The landing trip has a rectangular shape. We mark with a dot (.)an empty spot, with a V the velociraptors and with a # the spots with obstacles on them (you cannot land on them).
It takes a second to the velociraptors to go to another spot, but they can only move horizontally and vertically.
You are asked to mark with an X those spots in which, landing on them, you would maximize your remaining lifetime.
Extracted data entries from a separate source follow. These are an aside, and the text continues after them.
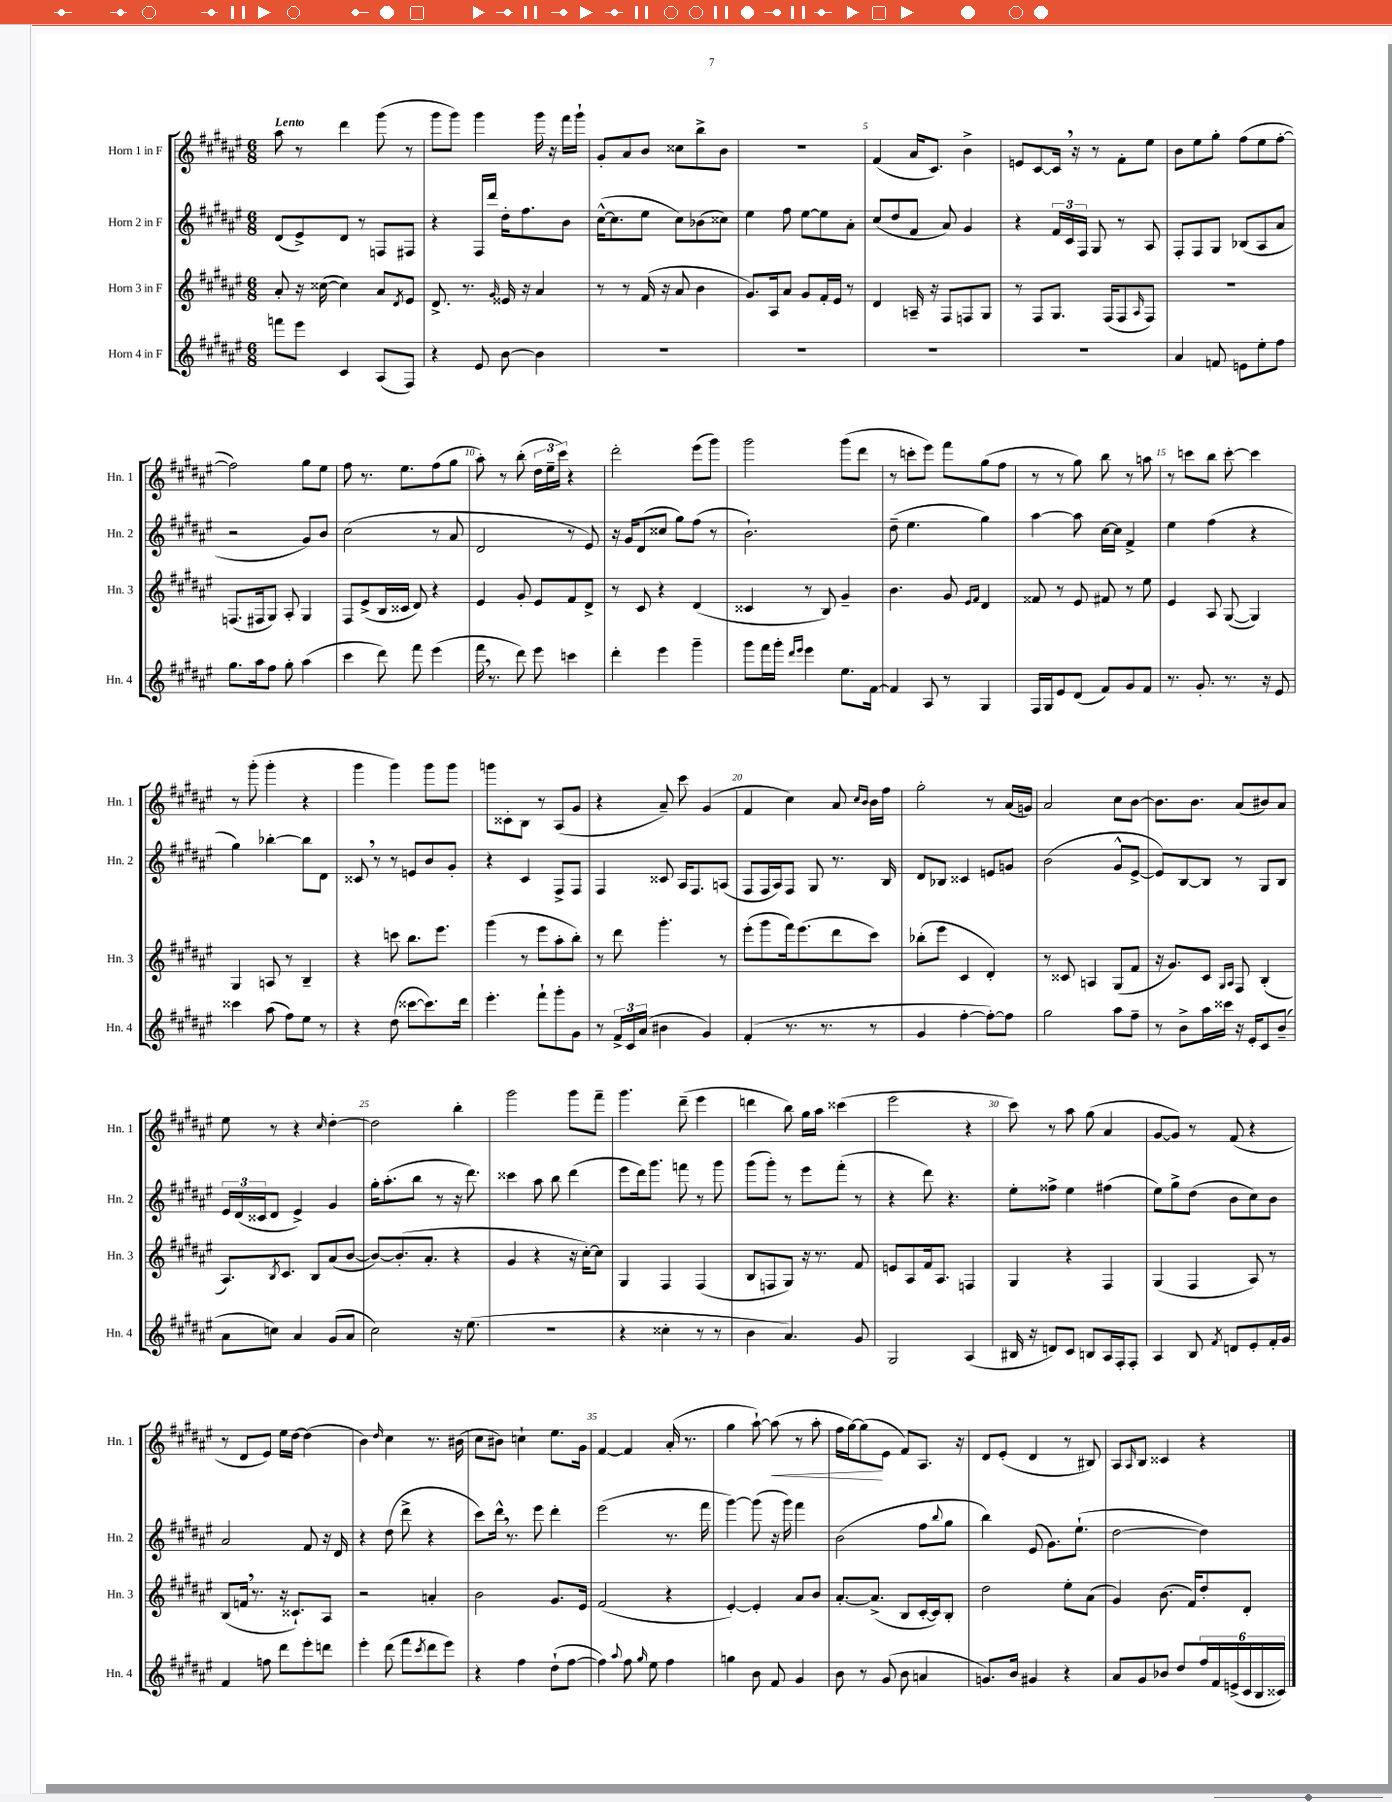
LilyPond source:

<<
\new StaffGroup <<
\new Staff = "s0" \with { instrumentName = "Horn 1 in F" shortInstrumentName = "Hn. 1" } {
    \clef treble \key fis \major \numericTimeSignature \time 6/8 \tempo "Lento"
    ais''8 r8 dis'''4 gis'''8( r8 |
    gis'''8 gis'''8) gis'''4 gis'''16 r16 fis'''16 gis'''16-! |
    gis'8-. ais'8 b'8 cisis''8 b''8-> b'8 |
    R2. |
    fis'4( ais'16 cis'8.) b'4-> |
    e'8 cis'8~ cis'16 \breathe r16 r8 fis'8-. eis''8 |
    b'8 eis''8 gis''8-. fis''8( eis''8 fis''8~-. |
    fis''2) gis''8 eis''8 |
    fis''8 r8. eis''8. fis''8( gis''8 |
    ais''8-.) r8 b''8-.( \tuplet 3/2 { dis''16 eis''16-- cis'''16) } r4 |
    dis'''2-. eis'''8( gis'''8) |
    gis'''2 gis'''8( dis'''8 |
    r8 c'''8-. eis'''8) fis'''8 gis''8( fis''8 |
    r8 r8 gis''8) b''8 r8 a''8 |
    r8 c'''8 b''8 c'''8~-. c'''4 |
    r8 gis'''8-.( gis'''4-. r4 |
    gis'''4 gis'''4) gis'''8 gis'''8 |
    g'''8 cisis'8-. b8 r8 ais8( gis'8 |
    r4 ais'8--) cis'''8 gis'4( |
    fis'4 cis''4) ais'8 \grace { cis''16 b'16 } b'16 fis''16 |
    gis''2-. r8 ais'16( g'16) |
    ais'2 cis''8 b'8~ |
    b'8. b'8. ais'8( bis'8) ais'8 |
    eis''8 r8 r4 \grace { cis''16 } dis''4~-. |
    dis''2 b''4-. |
    gis'''2 gis'''8 fis'''8-- |
    gis'''4. dis'''8--( eis'''4 |
    d'''4 b''8) gis''16 ais''16 cisis'''4( |
    eis'''2 r4 |
    cis'''8) r8 ais''8 gis''8( ais'4 |
    gis'8~ gis'8) r8 fis'8( r4 |
    r8 dis'8 eis'8) eis''16 dis''16~ dis''4( |
    b'4) \grace { dis''16 } cis''4 r8. bis'16( |
    cis''8 bis'8) c''4-! eis''8. gis'16 |
    fis'4~ fis'4 ais'16-.( r8. |
    gis''4 ais''8~-!) ais''8\<( r8 ais''8-. |
    fis''16 gis''16~) gis''8\!( eis'8 fis'8) ais8. r16 |
    dis'8 eis'8-.( dis'4 r8 bis8) |
    ais8 \grace { ais16 } b8 cisis'4 r4 \bar "|." |
}
\new Staff = "s1" \with { instrumentName = "Horn 2 in F" shortInstrumentName = "Hn. 2" } {
    \clef treble \key fis \major \numericTimeSignature \time 6/8
    dis'8( eis'8->) dis'8 r8 f8 fis8 |
    r4 fis16 dis'''16 dis''16-. fis''8. b'8 |
    cis''16~-^( cis''8. eis''8 cis''8) bes'8( cisis''8) |
    eis''4 fis''8 eis''8~ eis''8 ais'8-. |
    cis''8( dis''8 fis'8 ais'8) gis'4 |
    r4 \tuplet 3/2 { fis'16 cis'16 fis16 } gis8 r8 ais8 |
    fis8-. fis8 gis8 bes8( ais8 ais'8 |
    r2 gis'8) b'8 |
    cis''2( r8 ais'8 |
    dis'2 r8 eis'8) |
    r16 gis'16 dis'8( cisis''8 gis''8) fis''8( r8 |
    b'2.-!) |
    dis''8--( eis''4. gis''4) |
    ais''4~ ais''8 cis''16~ cis''16 fis'4-> |
    eis''4 fis''4( r4 |
    gis''4) bes''4~-. bes''8 dis'8 |
    cisis'8 \breathe r8 r8 e'8 b'8 gis'8-. |
    r4 cis'4 fis8-> fis8 |
    fis4 cisis'8 ais16 fis8. a8( |
    fis8 fis16 ais16) fis8 gis8 r8. b16 |
    dis'8 bes8 cisis'4 e'8 g'8 |
    b'2( gis'8-^ eis'8~-> |
    eis'8) b8~ b8 r8 gis8 b8 |
    \tuplet 3/2 { eis'16 dis'16( cisis'16 } dis'8 eis'4->) gis'4 |
    gis''16-. ais''8.-.( b''8 r8 r16 dis'''8.) |
    cisis'''4 ais''8 b''8 dis'''4( |
    eis'''8 dis'''16) gis'''8. f'''8 r8 gis'''8 |
    gis'''8( gis'''8-.) r8 eis'''8 fis'''8-.( r8 |
    r4 dis'''8) r4. |
    eis''8-. fisis''8-> eis''4 fis''4( |
    eis''8) gis''8-> dis''8( b'8 cis''8) b'8 |
    ais'2 fis'8 r16 dis'16 |
    r4 dis''8( dis'''8-> r4 |
    cis'''8) dis'''16-^ \breathe r8. eis'''8 dis'''4-. |
    eis'''2( r8. fis'''16 |
    gis'''4~) gis'''8( r16 gis'''16) fis'''4 |
    b'2( fis''8 \appoggiatura { b''8 } gis''8 |
    b''4) eis'8( gis'8.) eis''8.-!( |
    dis''2~ dis''4) \bar "|." |
}
\new Staff = "s2" \with { instrumentName = "Horn 3 in F" shortInstrumentName = "Hn. 3" } {
    \clef treble \key fis \major \numericTimeSignature \time 6/8
    ais'8-. r16 cisis''16~( cisis''4) ais'8 \acciaccatura { dis'8 } eis'8 |
    dis'8.-> r8. \grace { gis'16 } eisis'16 r16 ais'4 |
    r8 r8 fis'16( r16 ais'8 b'4 |
    gis'8.) ais16 ais'8 gis'8 fis'16-. eis'16 r8 |
    dis'4 a16-- r16 fis8 f8 gis8 |
    r8 fis8 gis8. fis16( fis8 \grace { ais16 } fis8) |
    R2. |
    f8.( fis16 gis8) ais8-. gis4 |
    fis8 eis'8->( b16 cisis'16 dis'8) r4 |
    eis'4 gis'8-. eis'8 fis'8 dis'8-> |
    r8 cis'8 r4 dis'4( |
    cisis'4 r8 b8) gis'4-- |
    b'4. gis'8 \grace { eis'16 fis'16 } dis'4 |
    fisis'8 r8 eis'8 fis'8 r8 eis''8 |
    eis'4 ais8 gis8~( gis4) |
    gis4 a8 r8 b4-- |
    r4 c'''8 b''8. eis'''8. |
    gis'''4( r8 eis'''8 ais''8-. b''8-.) |
    r8 dis'''8 gis'''4.-. r8 |
    eis'''8-.( gis'''8 fis'''16) eis'''8.( dis'''8 cis'''8) |
    bes''8-.( eis'''8 cis'4 dis'4-.) |
    r8 cisis'8 a4 gis8( fis'8 |
    r16 gis'8.) cis'8 \grace { gis16 ais16 } fis8 b4-.( |
    ais8.) \acciaccatura { b8 } cis'8. b8 ais'8( b'8~ |
    b'8~) b'8.-.( ais'8.-. r4 |
    gis'4 r4 r16 cis''16~-.) cis''8 |
    gis4 fis4 fis4( |
    b8 f8 gis8) r16 r8. fis'8 |
    e'8 ais8 fis'16 ais8. f4 |
    gis4 r4 fis4 |
    gis4( fis4 ais8) r8 |
    b8( f'16 \breathe r8. r16 cisis'8.-!) ais8 |
    r2 a'4-. |
    b'2 gis'8. eis'16 |
    fis'2( r4 |
    eis'4~-.) eis'4-. ais'8 b'8 |
    ais'8.~-. ais'8.->( b8 cis'16~-. cis'16) b8-. |
    dis''2 eis''8-. ais'8( |
    gis'4) b'8.( fis'16) dis''8-. dis'8-. \bar "|." |
}
\new Staff = "s3" \with { instrumentName = "Horn 4 in F" shortInstrumentName = "Hn. 4" } {
    \clef treble \key fis \major \numericTimeSignature \time 6/8
    f'''8 eis'''8 cis'4 ais8( fis8) |
    r4 eis'8 b'8~ b'4 |
    R2. |
    R2. |
    R2. |
    R2. |
    ais'4 f'8 e'8 eis''8-. fis''8 |
    gis''8. ais''16 fis''8 gis''8-. ais''4( |
    cis'''4 dis'''8) fis'''8 eis'''4( |
    fis'''16 \breathe r8. dis'''8) eis'''8 c'''4 |
    dis'''4-. eis'''4 gis'''4-- |
    gis'''8 fis'''16 gis'''16-. \grace { dis'''16 eis'''16 } eis'''4 eis''8. fis'16~ |
    fis'4 ais8 r8 gis4 |
    fis16 gis16 eis'8 dis'8( fis'8) gis'8 fis'8 |
    r8. gis'8.-. r8. r16 eis'8 |
    cisis'''4 ais''8( fis''8) eis''8 r8 |
    r4 dis''8( cisis'''8~ cisis'''8.) dis'''16 |
    eis'''4.-. fis'''8-! gis'''8-. gis'8 |
    r8 \tuplet 3/2 { fis'16-> cis'16 ais'16( } bis'4 gis'4) |
    fis'4-.( r8. r8. r8 |
    gis'4 fis''4~-. fis''8~-.) fis''8 |
    gis''2 ais''8 fis''8-- |
    r8 b'8-> ais''16 cisis'''16 r16 eis'16-. cis'8 b'8--( |
    ais'8 c''8) ais'4 gis'8( ais'8 |
    cis''2) r16 eis''8.( |
    R2. |
    r4 cisis''4-. r8 r8 |
    b'4 ais'4.) gis'8 |
    gis2 ais4( |
    bis16 r16 d'8) cis'8 b8 ais16 fis16-. fis8-. |
    ais4 b8 \acciaccatura { fis'8 } d'8 eis'8-. fis'16-. gis'16 |
    fis'4 f''8 dis'''8 eis'''8-. d'''8 |
    eis'''4-. dis'''8( fis'''8 \acciaccatura { cis'''8 } dis'''8 eis'''8) |
    r4 fis''4 dis''8-!( fis''8~ |
    fis''4) \appoggiatura { ais''8 } fis''8 \grace { gis''16 } eis''8 fis''4 |
    g''4 b'8 fis'8 gis'4 |
    b'8 r8 gis'8( b'8 a'4 |
    g'8.) b'16 gis'4 r4 |
    ais'8 gis'8 bes'8 dis''8 \tuplet 6/4 { fis''16 fis'16 e'16->( cis'16 b16 cisis'16) } \bar "|." |
}
>>
>>
\layout { \context { \Score \override BarNumber.break-visibility = ##(#f #t #t) barNumberVisibility = #(every-nth-bar-number-visible 5) } }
I have done an algorithm in which I take every position of the velociraptors and make a BFS on every position, but I'm getting TLE, here is my code:
http://ideone.com/a6BVv3
#include <algorithm>
#include <cstdio>
#include <cstring>
#include <queue>
#include <utility>
using namespace std;
int cost[501][501],xx,yy,n,m;
char mat[501][501];
bool visit[501][501],first = true;
int a[] = {-1,0,0,1}, b[] = {0,-1,1,0};
void check(int x,int y,int level) {
cost[x][y] = level;
for(int i = 0; i < 4; ++i) {
xx = x + a[i];
yy = y + b[i];
if(0 <= xx and xx < n and 0 <= yy and yy < m and mat[xx][yy] == '.') {
if(!visit[xx][yy] or level + 1 < cost[xx][yy]) {
visit[xx][yy] = true;
check(xx,yy,level + 1);
}
}
}
}
int max() {
int r = -1;
for(int i = 0; i < n; ++i) for(int j = 0; j < m; ++j) if(mat[i][j] == '.') r = max(r,cost[i][j]);
return r;
}
void show() {
if(!first) puts("---");
int r = max();
for(int i = 0; i < n; ++i) {
for(int j = 0; j < m; ++j) {
if(cost[i][j] == r) printf("X");
else printf("%c",mat[i][j]);
}
puts("");
}
}
int main() {
while(scanf("%d %d",&n,&m) == 2) {
queue<pair<int,int> > cola;
for(int i = 0; i < n; ++i) {
scanf("\n");
for(int j = 0; j < m; ++j) {
scanf("%c",&mat[i][j]);
if(mat[i][j] == 'V') cola.push(make_pair(i,j));
}
}
memset(cost,-1,sizeof cost);
memset(visit,0,sizeof visit);
while(!cola.empty()) {
pair<int,int> aux = cola.front();
visit[aux.first][aux.second] = true;
check(aux.first, aux.second,0);
cola.pop();
}
show();
first = false;
}
return 0;
}
Does anyone know how could I improve my algorithm?
EDIT
Ok, I was able to solve the problem, here is the code if anyone is interested:
#include <algorithm>
#include <cstdio>
#include <cstring>
#include <queue>
#include <utility>
using namespace std;
int cost[501][501],n,m;
char mat[501][501];
bool visit[501][501],first = true;
queue<pair<int,int> > cola;
int a[] = {-1,0,0,1}, b[] = {0,-1,1,0};
int max() {
int r = -1;
for(int i = 0; i < n; ++i) for(int j = 0; j < m; ++j) if(mat[i][j] == '.') r = max(r,cost[i][j]);
return r;
}
void show() {
if(!first) puts("---");
int r = max();
for(int i = 0; i < n; ++i) {
for(int j = 0; j < m; ++j) {
if(cost[i][j] == r) printf("X");
else printf("%c",mat[i][j]);
}
puts("");
}
}
int main() {
int cont = 0,x,y,xx,yy,level;
while(scanf("%d %d",&n,&m) == 2) {
for(int i = 0; i < n; ++i) {
scanf("\n");
for(int j = 0; j < m; ++j) {
scanf("%c",&mat[i][j]);
if(mat[i][j] == 'V') cola.push(make_pair(i,j));
}
}
memset(cost,-1,sizeof cost);
memset(visit,0,sizeof visit);
while(!cola.empty()) {
int s_cola = cola.size();
for(int i = 0; i < s_cola; ++i) {
x = cola.front().first, y = cola.front().second;
cola.pop();
level = cost[x][y];
for(int i = 0; i < 4; ++i) {
xx = x + a[i], yy = y + b[i];
if(0 <= xx and xx < n and 0 <= yy and yy < m and mat[xx][yy] == '.') {
if(!visit[xx][yy] or level + 1 < cost[xx][yy]) {
visit[xx][yy] = true;
cost[xx][yy] = level + 1;
cola.push(make_pair(xx,yy));
}
}
}
}
}
show();
first = false;
}
return 0;
}
You're doing a depth-first search of the whole graph in check(). Integrate that with the loop in main() instead of trying to find shortest paths depth-first.